All of the records below need to be written out exactly, but without the pictures.

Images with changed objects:
---------------
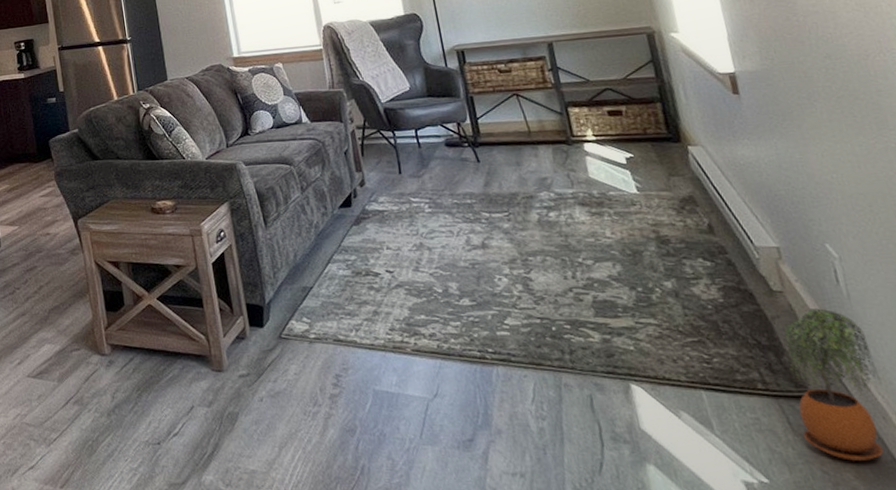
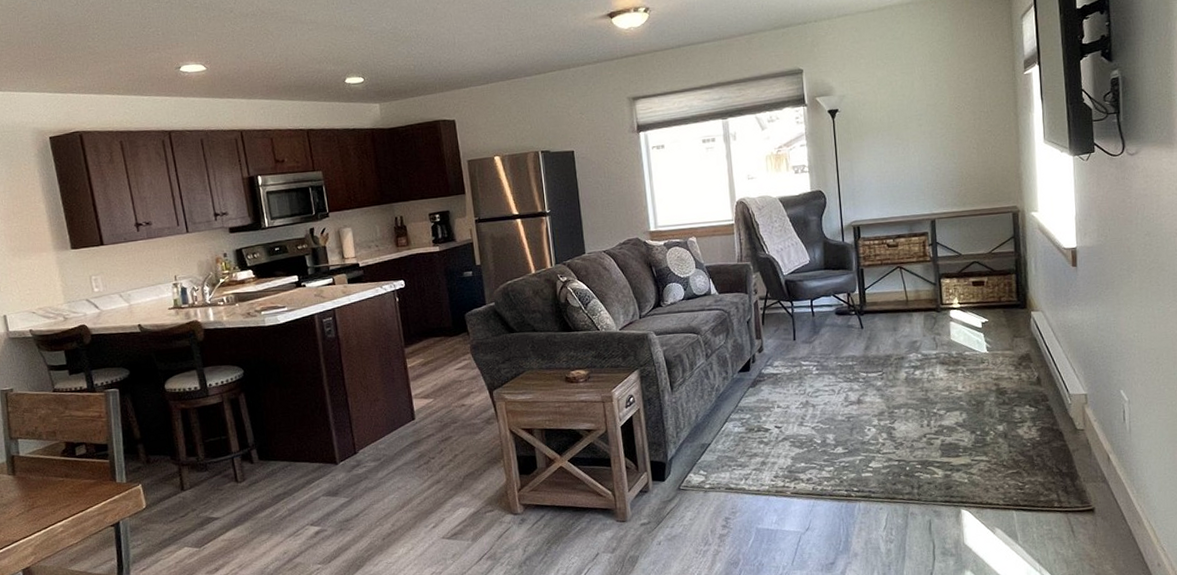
potted plant: present [784,308,884,461] -> none [1079,441,1142,556]

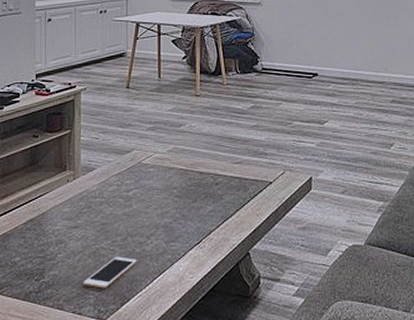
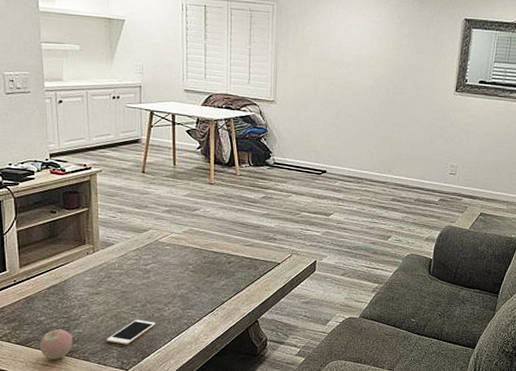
apple: none [11,272,47,310] -> present [39,329,73,360]

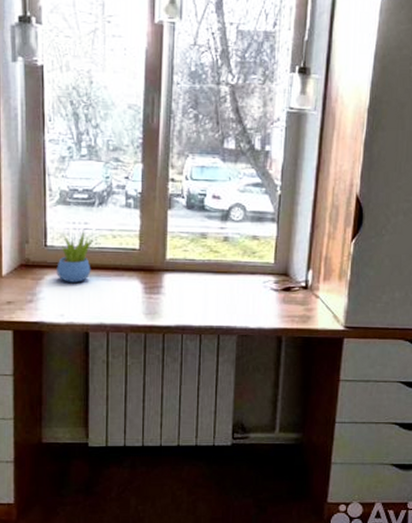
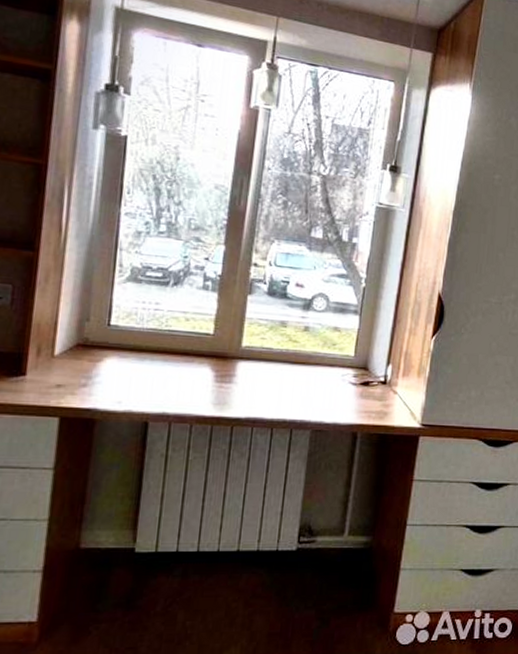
succulent plant: present [56,230,94,283] -> none [118,310,165,367]

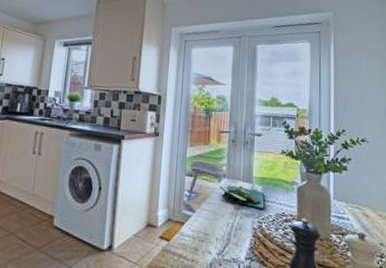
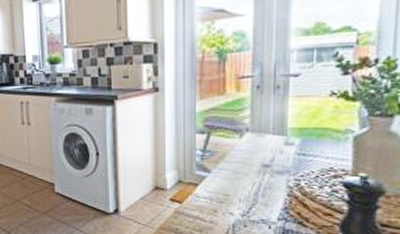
platter: present [219,185,266,208] -> none [240,140,306,164]

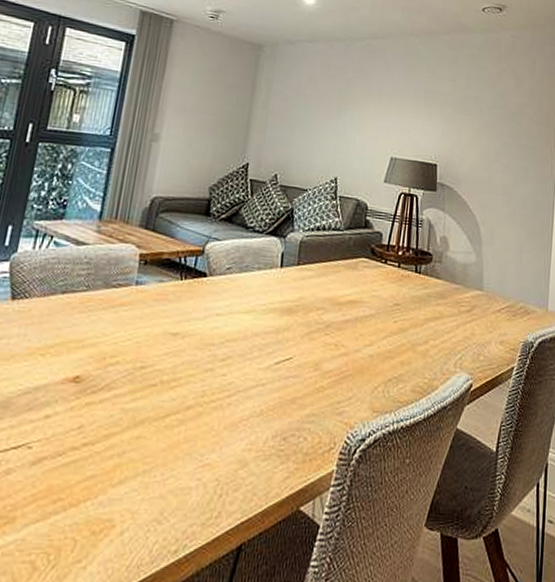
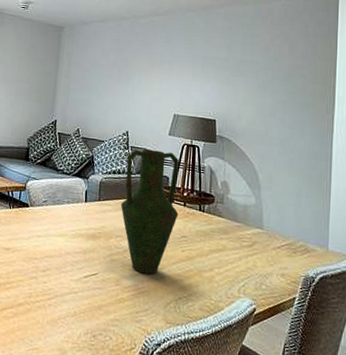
vase: none [324,199,395,354] -> present [120,149,180,275]

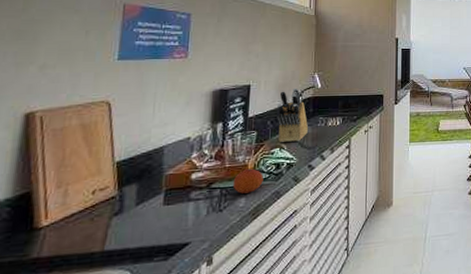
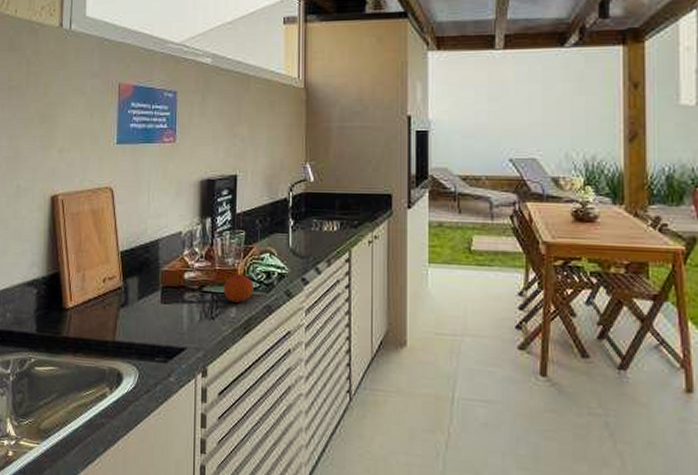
knife block: present [277,88,308,142] -> none [266,181,300,247]

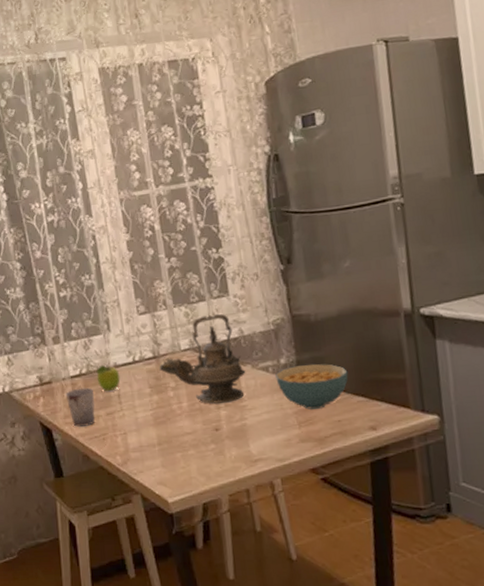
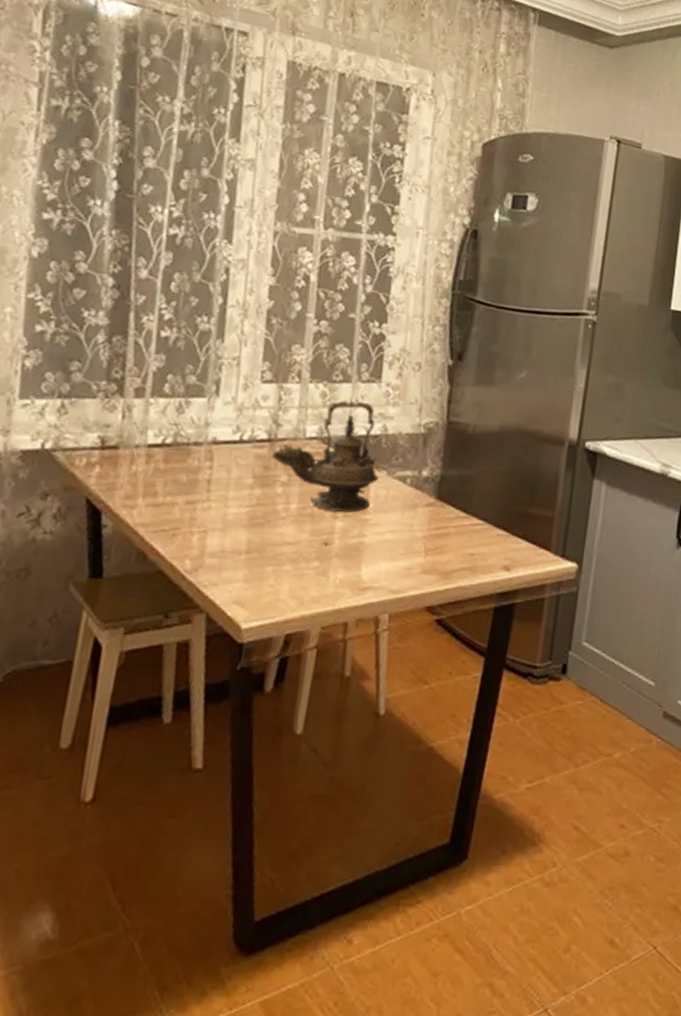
cup: present [65,387,95,427] -> none [133,462,175,514]
fruit: present [96,364,121,392] -> none [183,436,218,474]
cereal bowl: present [275,363,348,410] -> none [412,481,495,537]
---------------
Result:
potted plant: present [784,308,884,461] -> none [1079,441,1142,556]

apple: none [11,272,47,310] -> present [39,329,73,360]

succulent plant: present [56,230,94,283] -> none [118,310,165,367]

platter: present [219,185,266,208] -> none [240,140,306,164]

vase: none [324,199,395,354] -> present [120,149,180,275]

knife block: present [277,88,308,142] -> none [266,181,300,247]

cup: present [65,387,95,427] -> none [133,462,175,514]
fruit: present [96,364,121,392] -> none [183,436,218,474]
cereal bowl: present [275,363,348,410] -> none [412,481,495,537]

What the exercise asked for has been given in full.